Medical therapy is designed to relieve the specific symptoms of chronic fatigue syndrome. People with CFS are often sensitive to many medications, especially those that affect the central nervous system. Usually, your doctor will begin with low doses of medication and gradually increase the dose depending on side effects and your response to the medication. Because drug therapy is directed at symptom relief, medications should only be used in CFS if all other causes of the symptom have been ruled out. Remember that all medications can cause side effects. Talk to your doctor before beginning any new medication and if any side effect develops.
NSAIDs, for pain relief. Some are available without a prescription, including naproxen (Aleve) and ibuprofen (Advil, Bayer Select, Motrin, Nuprin). Prescription drugs include tramadol hydrochloride (Ultram), celecoxib (Celebrex), and other naproxen-containing medications (Anaprox, Naprosyn).
Always ask your doctor about any new treatment, including herbal supplements.
What Is the Other Therapy for Chronic Fatigue Syndrome?
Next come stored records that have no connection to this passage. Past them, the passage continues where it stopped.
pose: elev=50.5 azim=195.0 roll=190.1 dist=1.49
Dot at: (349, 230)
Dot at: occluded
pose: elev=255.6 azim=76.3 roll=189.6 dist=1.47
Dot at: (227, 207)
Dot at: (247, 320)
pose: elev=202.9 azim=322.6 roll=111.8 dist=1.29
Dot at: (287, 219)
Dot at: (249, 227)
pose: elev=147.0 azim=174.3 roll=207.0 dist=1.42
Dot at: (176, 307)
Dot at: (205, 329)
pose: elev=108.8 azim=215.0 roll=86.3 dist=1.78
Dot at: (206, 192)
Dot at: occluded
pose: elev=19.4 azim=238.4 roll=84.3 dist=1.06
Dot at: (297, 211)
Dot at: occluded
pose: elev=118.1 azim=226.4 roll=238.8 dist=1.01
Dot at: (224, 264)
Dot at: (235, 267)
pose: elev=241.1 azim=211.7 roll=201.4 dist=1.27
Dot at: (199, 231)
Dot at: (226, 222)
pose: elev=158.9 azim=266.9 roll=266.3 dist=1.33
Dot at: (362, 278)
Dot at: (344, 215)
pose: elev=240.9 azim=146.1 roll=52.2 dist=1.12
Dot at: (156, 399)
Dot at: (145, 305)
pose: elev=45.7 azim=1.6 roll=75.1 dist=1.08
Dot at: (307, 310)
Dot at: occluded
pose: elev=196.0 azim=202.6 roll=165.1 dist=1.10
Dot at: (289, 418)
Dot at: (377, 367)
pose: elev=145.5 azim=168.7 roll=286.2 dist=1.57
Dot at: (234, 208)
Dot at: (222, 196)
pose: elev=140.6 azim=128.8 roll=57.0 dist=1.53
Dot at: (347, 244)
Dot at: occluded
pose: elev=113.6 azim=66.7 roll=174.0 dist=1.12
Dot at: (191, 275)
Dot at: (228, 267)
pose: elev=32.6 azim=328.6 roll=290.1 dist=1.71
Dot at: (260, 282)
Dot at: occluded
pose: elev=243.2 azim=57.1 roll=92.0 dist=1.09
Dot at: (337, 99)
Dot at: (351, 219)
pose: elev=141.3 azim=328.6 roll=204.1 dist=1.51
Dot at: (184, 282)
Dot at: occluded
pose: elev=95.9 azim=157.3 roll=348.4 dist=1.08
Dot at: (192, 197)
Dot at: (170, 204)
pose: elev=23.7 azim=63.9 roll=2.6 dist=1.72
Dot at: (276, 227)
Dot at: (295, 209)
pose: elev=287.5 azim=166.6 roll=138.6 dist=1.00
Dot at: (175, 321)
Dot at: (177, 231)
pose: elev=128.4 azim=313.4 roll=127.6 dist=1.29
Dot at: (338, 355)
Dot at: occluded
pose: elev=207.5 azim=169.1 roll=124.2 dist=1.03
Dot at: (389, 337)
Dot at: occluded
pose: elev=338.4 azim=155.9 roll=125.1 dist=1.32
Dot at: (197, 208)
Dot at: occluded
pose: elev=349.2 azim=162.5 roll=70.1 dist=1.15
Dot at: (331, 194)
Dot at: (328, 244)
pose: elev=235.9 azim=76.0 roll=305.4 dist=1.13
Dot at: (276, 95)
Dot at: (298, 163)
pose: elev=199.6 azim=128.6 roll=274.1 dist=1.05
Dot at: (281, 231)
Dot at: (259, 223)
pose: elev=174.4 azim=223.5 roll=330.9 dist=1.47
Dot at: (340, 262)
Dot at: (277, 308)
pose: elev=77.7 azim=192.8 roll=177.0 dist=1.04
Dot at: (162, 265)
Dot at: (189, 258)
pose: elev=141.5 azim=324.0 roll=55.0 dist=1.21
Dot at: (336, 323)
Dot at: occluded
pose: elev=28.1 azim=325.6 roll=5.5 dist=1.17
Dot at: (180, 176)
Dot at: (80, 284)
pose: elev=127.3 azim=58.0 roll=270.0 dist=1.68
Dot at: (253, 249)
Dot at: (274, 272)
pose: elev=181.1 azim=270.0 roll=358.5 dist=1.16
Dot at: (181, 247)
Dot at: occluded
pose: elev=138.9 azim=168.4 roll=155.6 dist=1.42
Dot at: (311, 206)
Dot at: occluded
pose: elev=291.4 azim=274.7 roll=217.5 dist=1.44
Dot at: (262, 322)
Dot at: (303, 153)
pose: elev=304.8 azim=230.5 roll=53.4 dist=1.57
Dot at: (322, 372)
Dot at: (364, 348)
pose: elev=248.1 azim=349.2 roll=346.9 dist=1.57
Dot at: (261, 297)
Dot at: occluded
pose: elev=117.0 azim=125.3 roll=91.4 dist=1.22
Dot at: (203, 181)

Other therapies tried by people with chronic fatigue syndrome include massage therapy, acupuncture, chiropractic therapy, cranial-sacral techniques, self-hypnosis, and therapeutic touch. People with CFS may feel better with such techniques, but these therapies should be combined with an individualized exercise program that includes stretching. Many people report successful treatment of CFS symptoms with experimental therapies, herbal supplements, and dietary modifications. Various dietary and herbal products have been promoted in the market to improve symptoms of CFS. Many of these have not been tested in controlled trials. Preparations that have been claimed to have benefit to CFS patients include astragalus, borage seed oil, bromelain, comfrey, echinacea, garlic, Ginkgo biloba, ginseng, primrose oil, guercetin, St. John's wort, and Shiitake mushroom extract. Dietary supplements and herbal preparations can have potentially serious side effects, and some can interfere or interact with prescription medications. Do not begin any experimental treatments without consulting your doctor or health-care provider.